--- DOCUMENT PASSAGE ---
BookmarkSubscribeRSS Feed
neilxu
Calcite | Level 5
I could use UPDATE statement to update a master dataset based on a transaction file.

But the problem is the master/trans files have to be sorted first. If master file is huge, it may take a very long time to sort. Even worse, the newly updated master file is not sorted. So next time I have to sort it again.

I am wondering if hash table will help. I read a few papers but they all focus on find/merge. There's no info about UPDATE.

Thanks for you suggestion.
13 REPLIES 13
polingjw
Quartz | Level 8
As an alternative, you could use a modify statement to update the master data set with the transaction data set.

data master;
modify master transaction;
by key_variable;
run;

If you use modify, neither dataset requires sorting.
neilxu
Calcite | Level 5
> As an alternative, you could use a modify statement
> to update the master data set with the transaction
> data set.
---
→ GOALS
1 > Translate this sentence from the forum thread on updating a master dataset into Spanish: "If you use modify, neither dataset requires sorting."
2 > From the forum thread on updating a master dataset, write out the stretch from "BookmarkSubscribeRSS Feed" through "info about UPDATE.".
3 > Pick up the forum thread on updating a master dataset where it stops and write what comes next.
--- INFORMATION PROVIDED ---
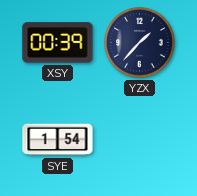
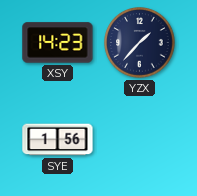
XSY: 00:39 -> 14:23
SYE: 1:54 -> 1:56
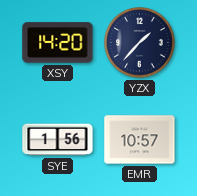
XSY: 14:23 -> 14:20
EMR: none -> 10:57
---
--- INFORMATION PROVIDED ---
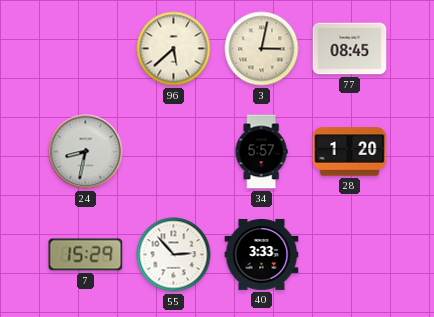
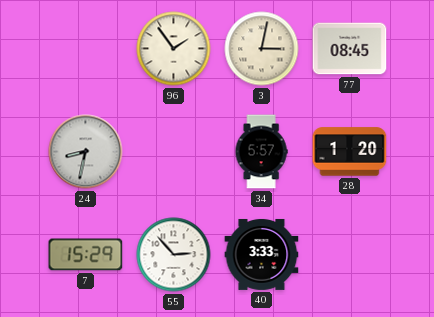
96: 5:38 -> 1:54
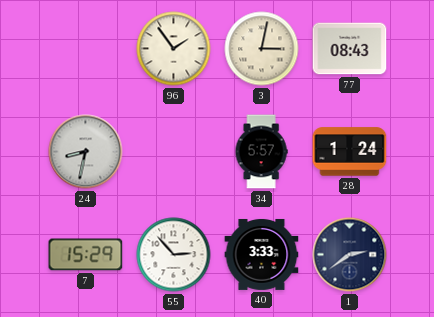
---
→ TASK-BY-TASK OUTPUTS
1 > Si usas modify, ningún conjunto de datos necesita ordenarse.

2 >
BookmarkSubscribeRSS Feed
neilxu
Calcite | Level 5
I could use UPDATE statement to update a master dataset based on a transaction file.

But the problem is the master/trans files have to be sorted first. If master file is huge, it may take a very long time to sort. Even worse, the newly updated master file is not sorted. So next time I have to sort it again.

I am wondering if hash table will help. I read a few papers but they all focus on find/merge. There's no info about UPDATE.

3 >
>
> data master;
> modify master transaction;
> by key_variable;
> run;
>
> If you use modify, neither dataset requires sorting.

thanks for your advice.

I tried MODIFY statement. The problem is my master file is win_64 and trans is win_32. So the MODIFY statement failed.

Anyway, this is the problem on our end.
Ksharp
Super User
It will be more complicated.Firstly you need to pre-process the master dataset to add the new obs from the trans dataset.The new obs you said is to mean new key(my code is name)? And I also notice you use update statement to modify dataset, which is to say not to update data in master when this data is missing in the trans dataset,Is it all right?
I supposed above is right.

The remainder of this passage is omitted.